- The task -
Quote the material word for word, starting at the line that contains "order: Coleoptera" and ending at the last line of the material. Leave the pictures out of your answer.

##### Records to process #####

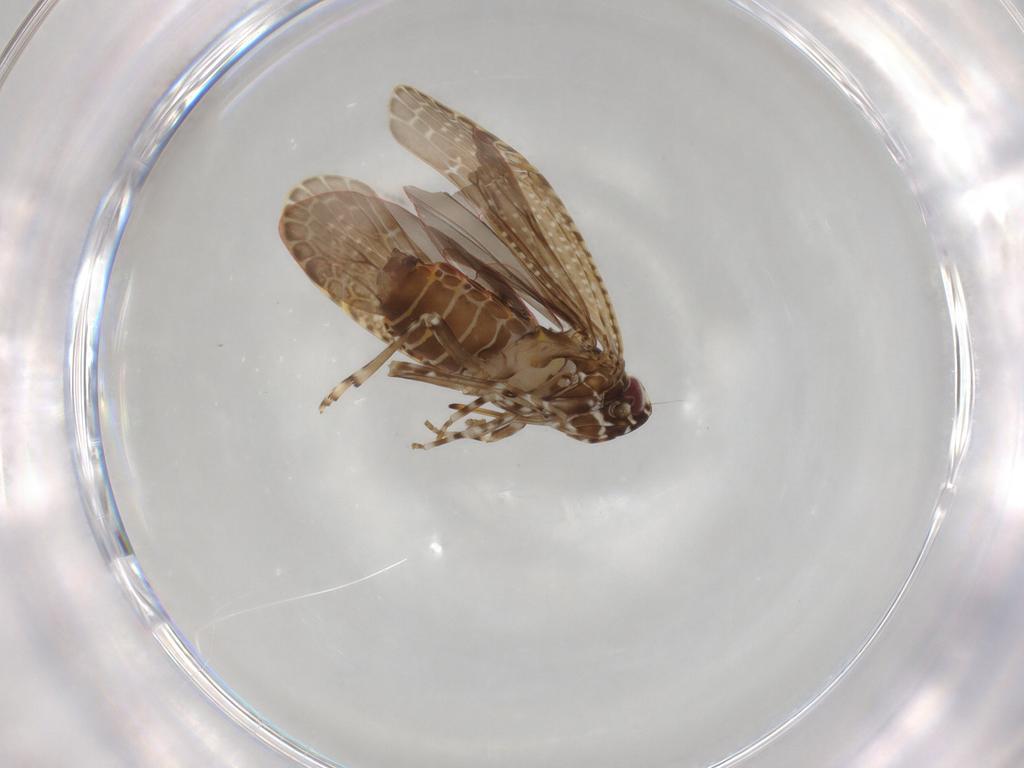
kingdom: Animalia
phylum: Arthropoda
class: Insecta
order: Hemiptera
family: Achilidae
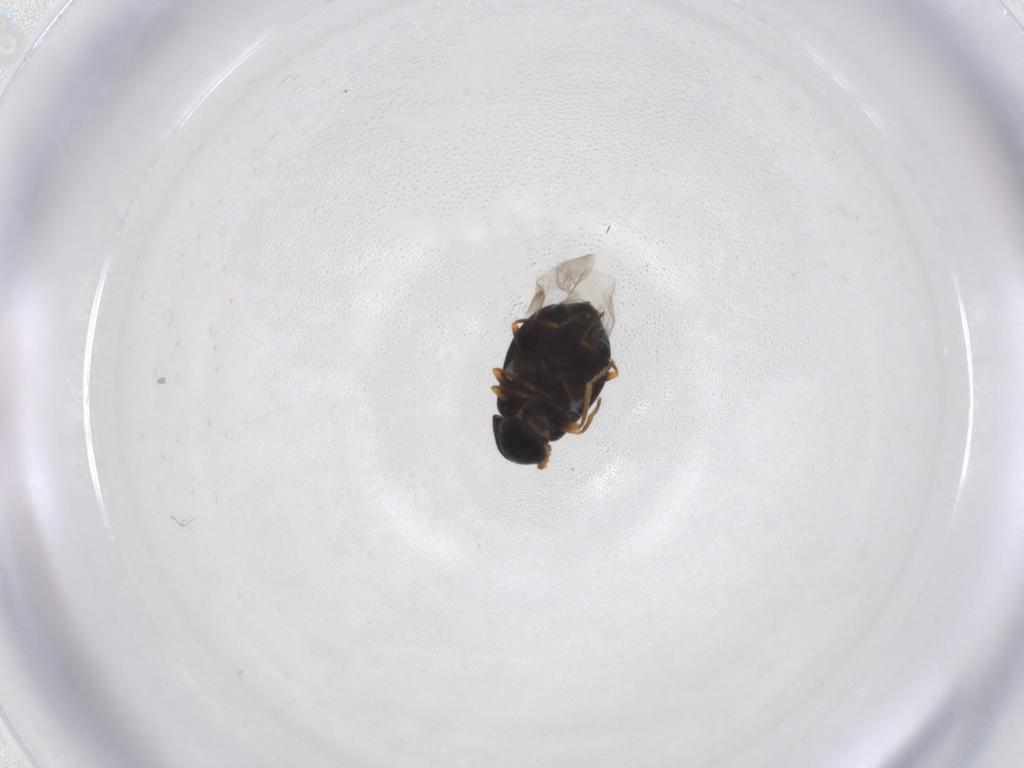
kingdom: Animalia
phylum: Arthropoda
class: Insecta
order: Coleoptera
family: Melyridae
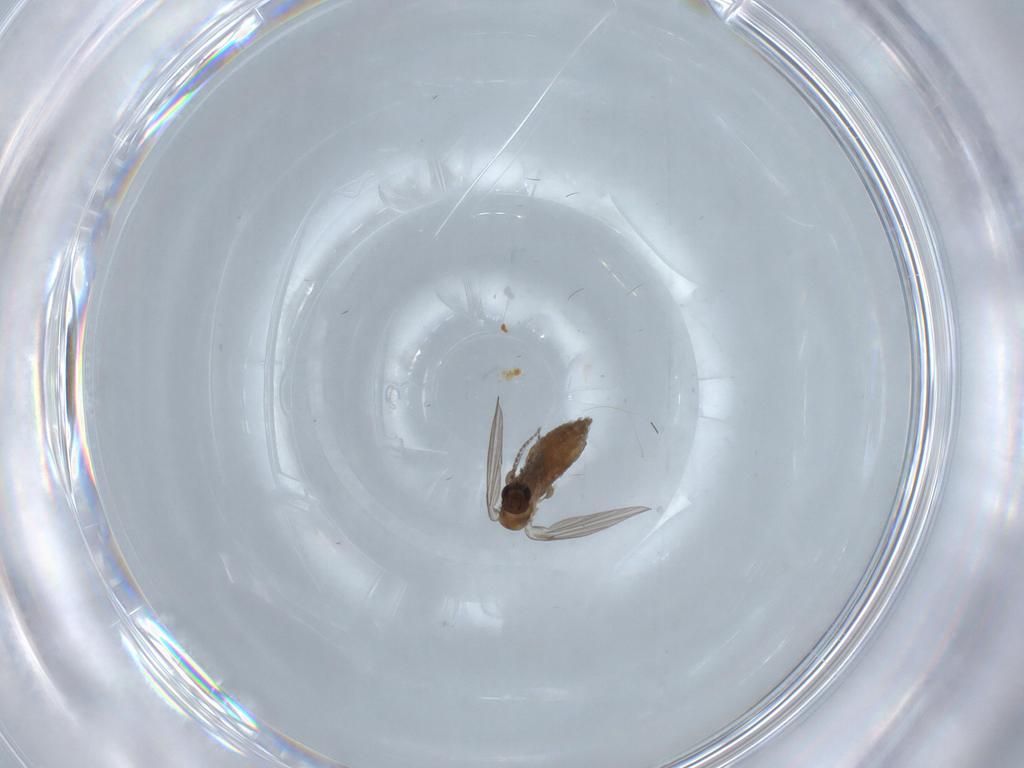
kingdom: Animalia
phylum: Arthropoda
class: Insecta
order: Diptera
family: Psychodidae
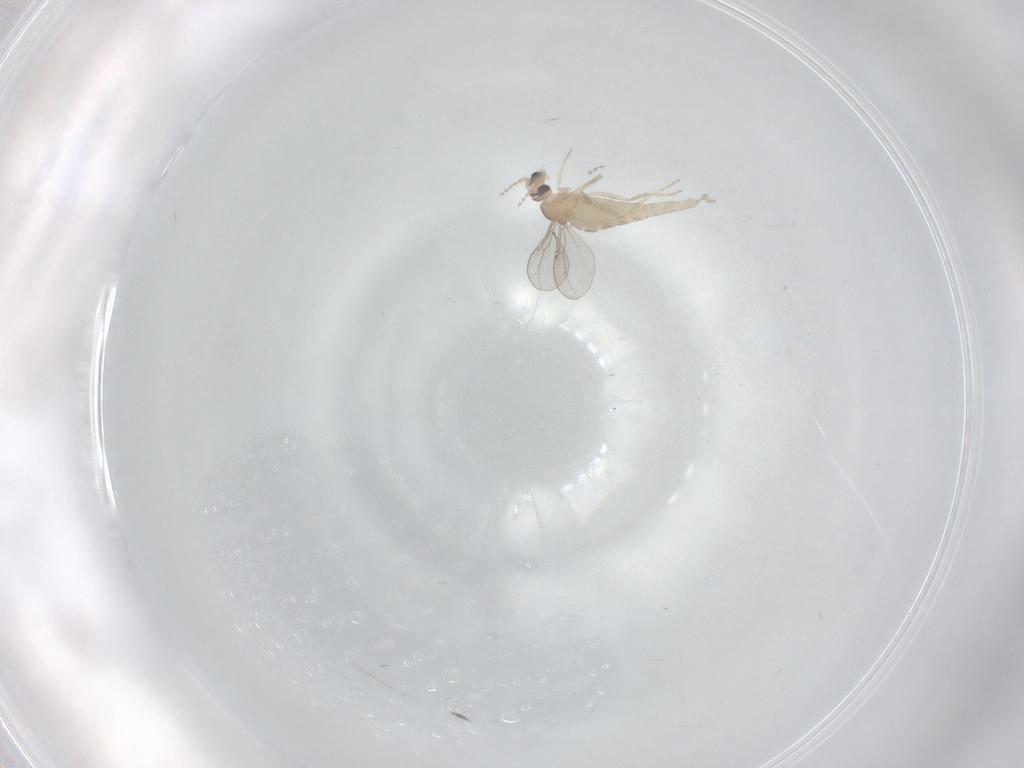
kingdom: Animalia
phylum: Arthropoda
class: Insecta
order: Diptera
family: Cecidomyiidae
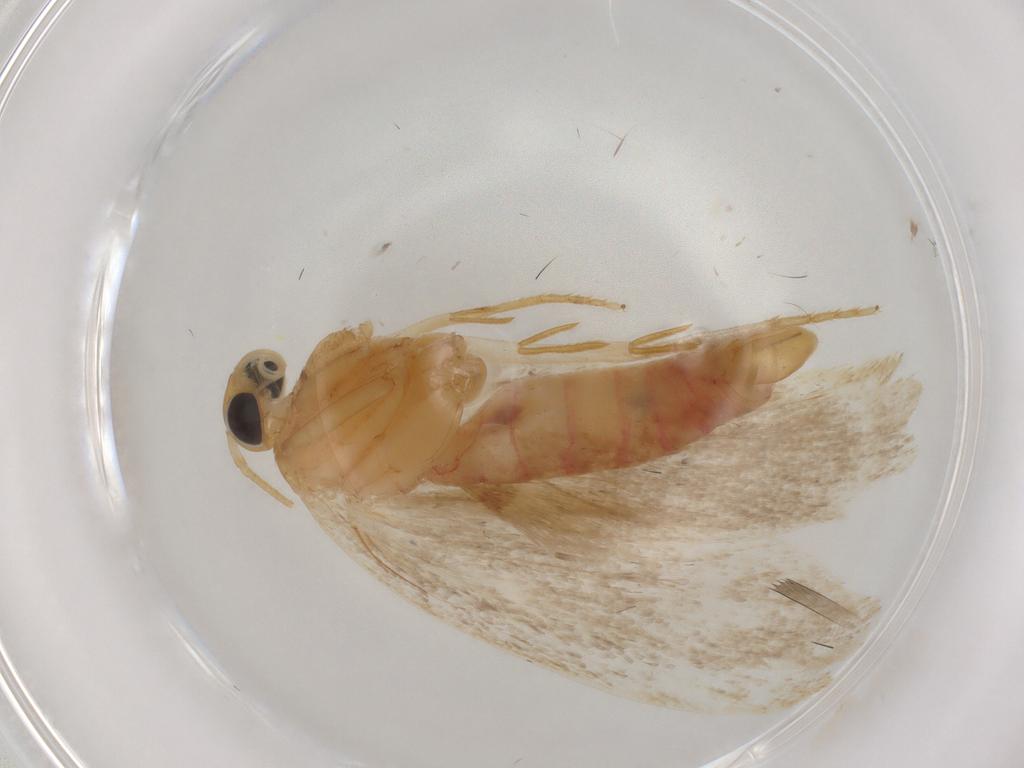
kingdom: Animalia
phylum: Arthropoda
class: Insecta
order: Lepidoptera
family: Autostichidae
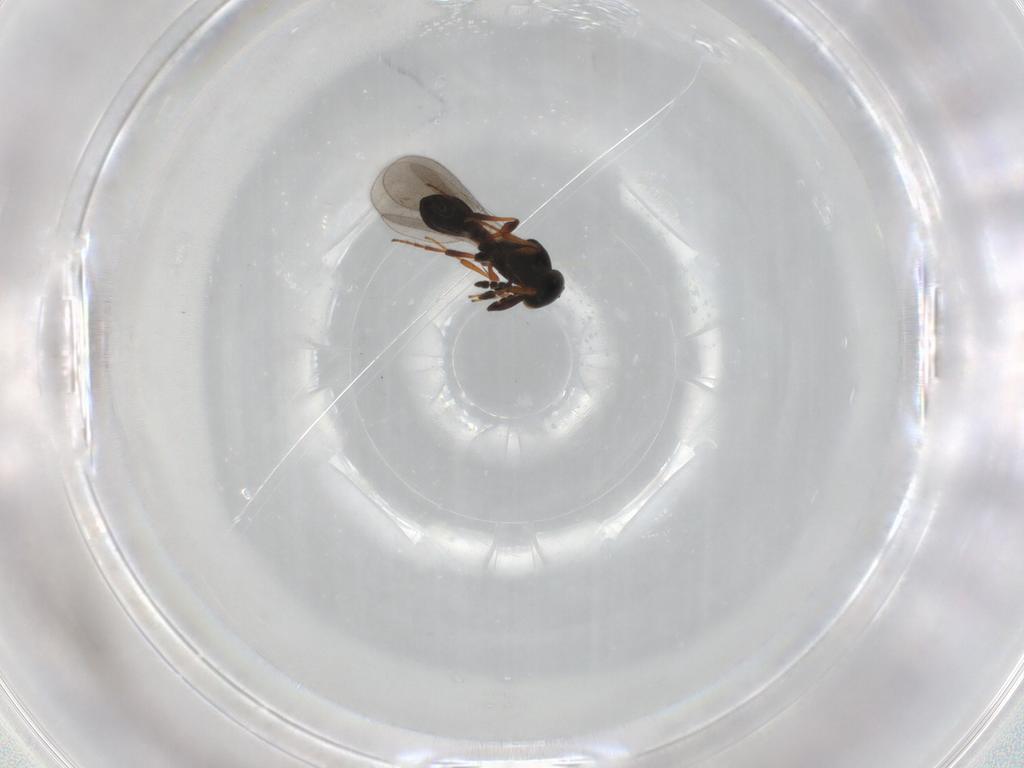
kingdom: Animalia
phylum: Arthropoda
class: Insecta
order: Hymenoptera
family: Platygastridae
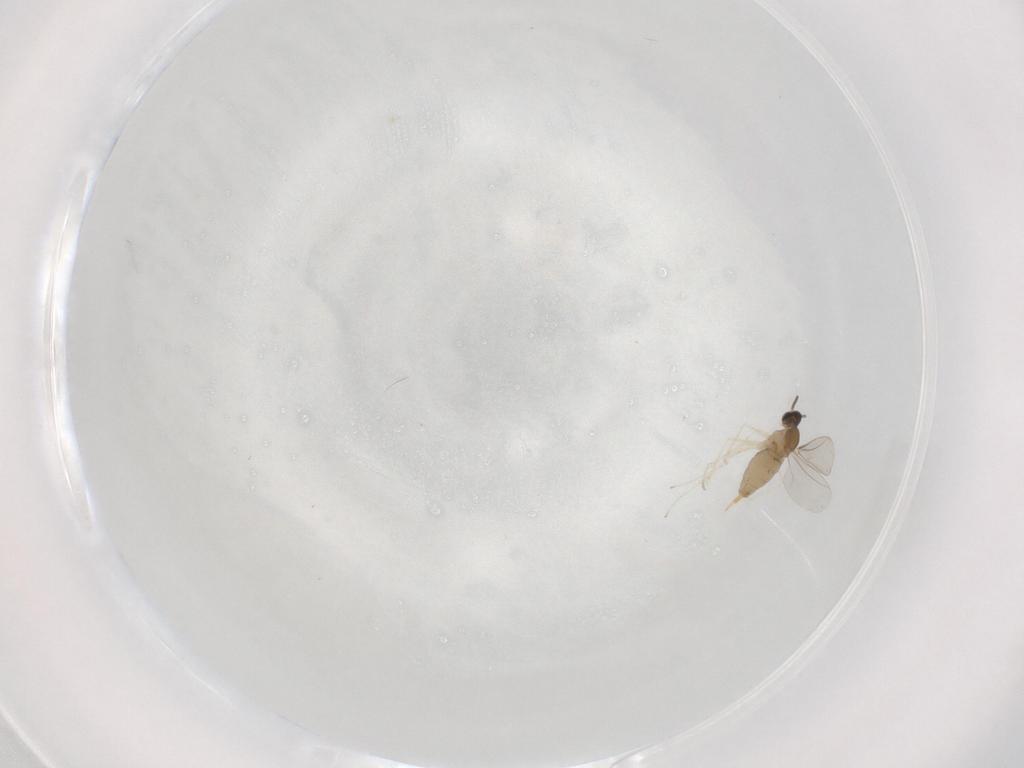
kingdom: Animalia
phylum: Arthropoda
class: Insecta
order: Diptera
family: Cecidomyiidae
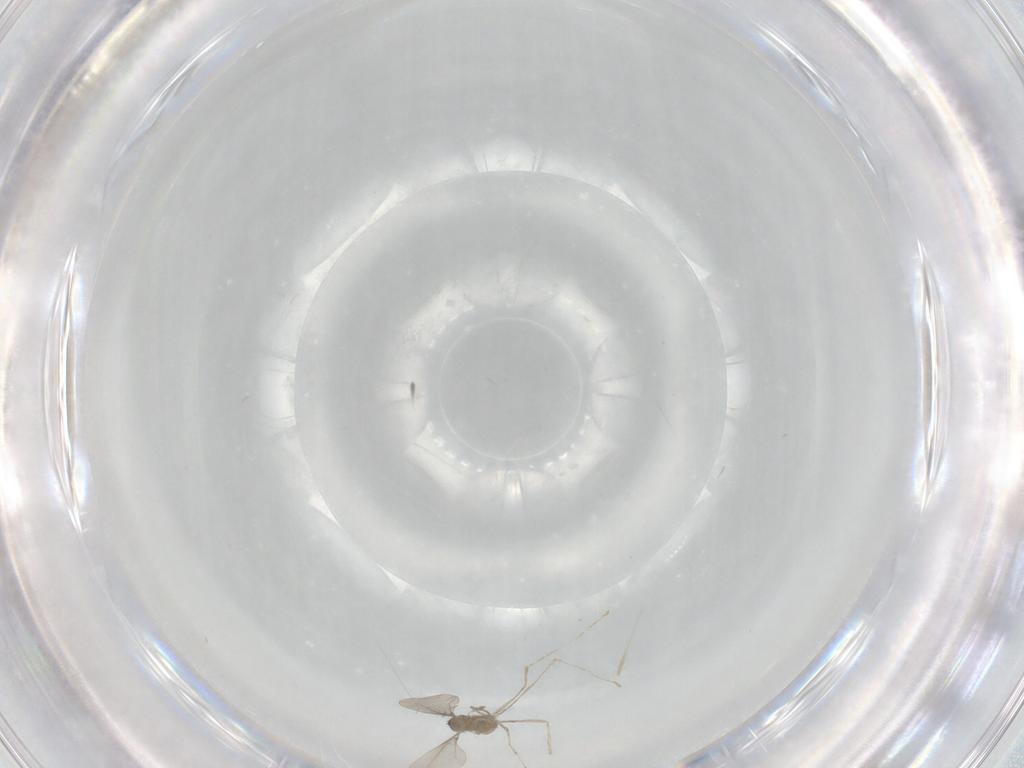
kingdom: Animalia
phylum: Arthropoda
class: Insecta
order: Diptera
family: Cecidomyiidae
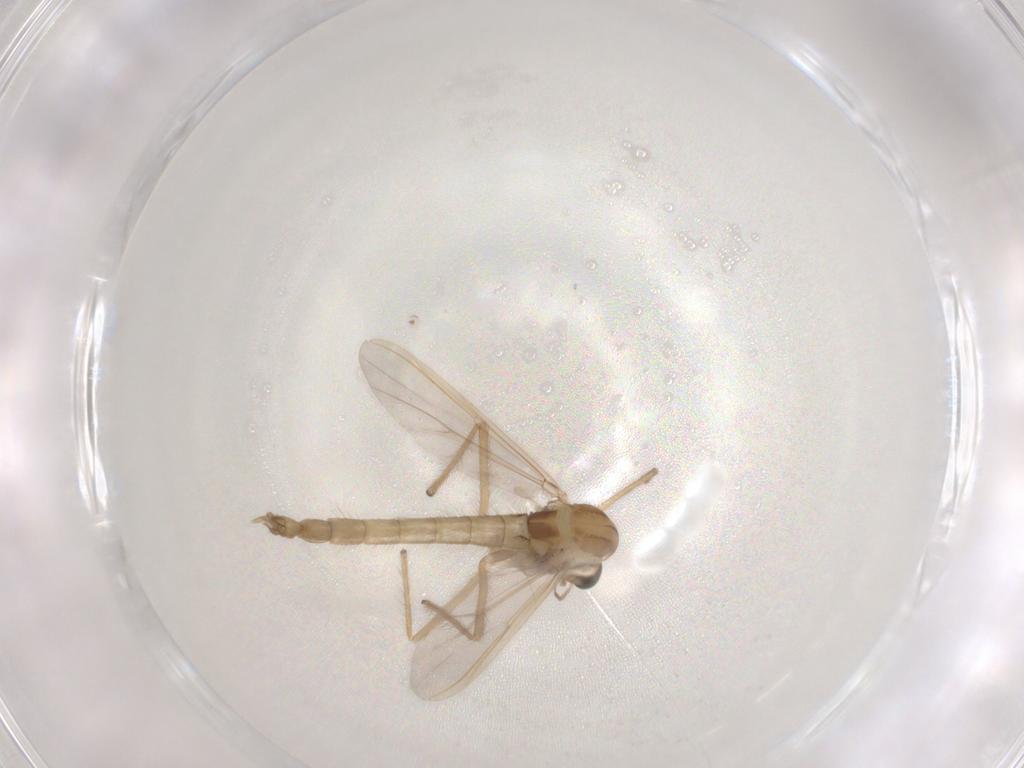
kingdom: Animalia
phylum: Arthropoda
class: Insecta
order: Diptera
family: Chironomidae
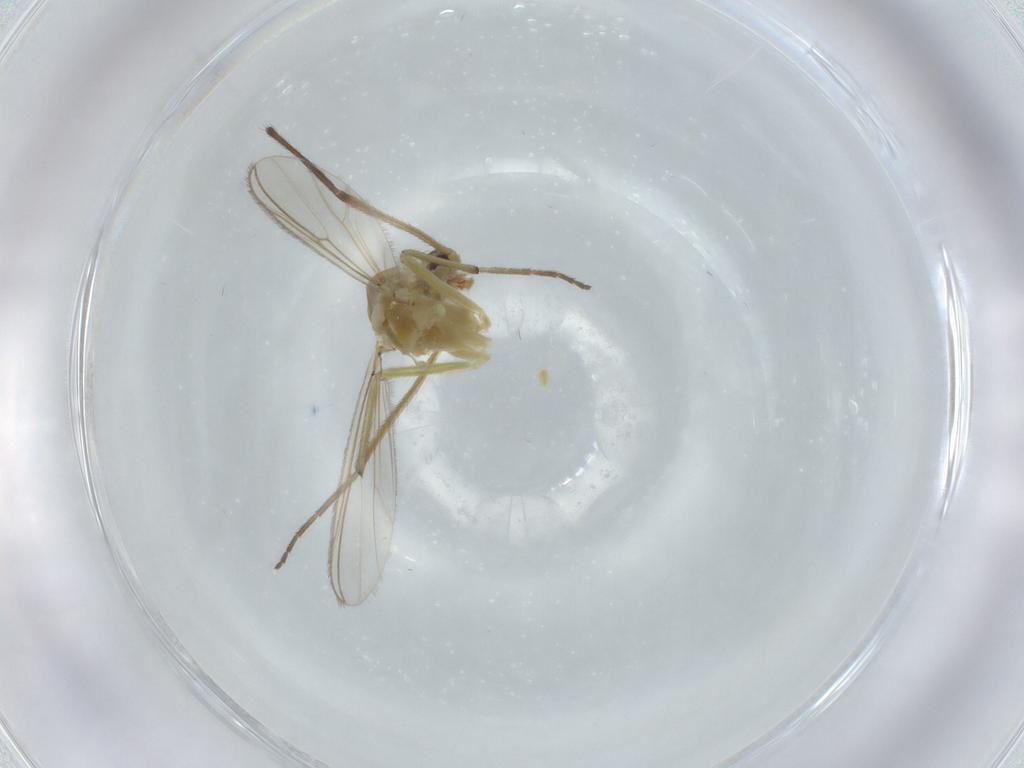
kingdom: Animalia
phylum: Arthropoda
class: Insecta
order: Diptera
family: Chironomidae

#####

- Solution below -
order: Coleoptera
family: Melyridae
kingdom: Animalia
phylum: Arthropoda
class: Insecta
order: Diptera
family: Psychodidae
kingdom: Animalia
phylum: Arthropoda
class: Insecta
order: Diptera
family: Cecidomyiidae
kingdom: Animalia
phylum: Arthropoda
class: Insecta
order: Lepidoptera
family: Autostichidae
kingdom: Animalia
phylum: Arthropoda
class: Insecta
order: Hymenoptera
family: Platygastridae
kingdom: Animalia
phylum: Arthropoda
class: Insecta
order: Diptera
family: Cecidomyiidae
kingdom: Animalia
phylum: Arthropoda
class: Insecta
order: Diptera
family: Cecidomyiidae
kingdom: Animalia
phylum: Arthropoda
class: Insecta
order: Diptera
family: Chironomidae
kingdom: Animalia
phylum: Arthropoda
class: Insecta
order: Diptera
family: Chironomidae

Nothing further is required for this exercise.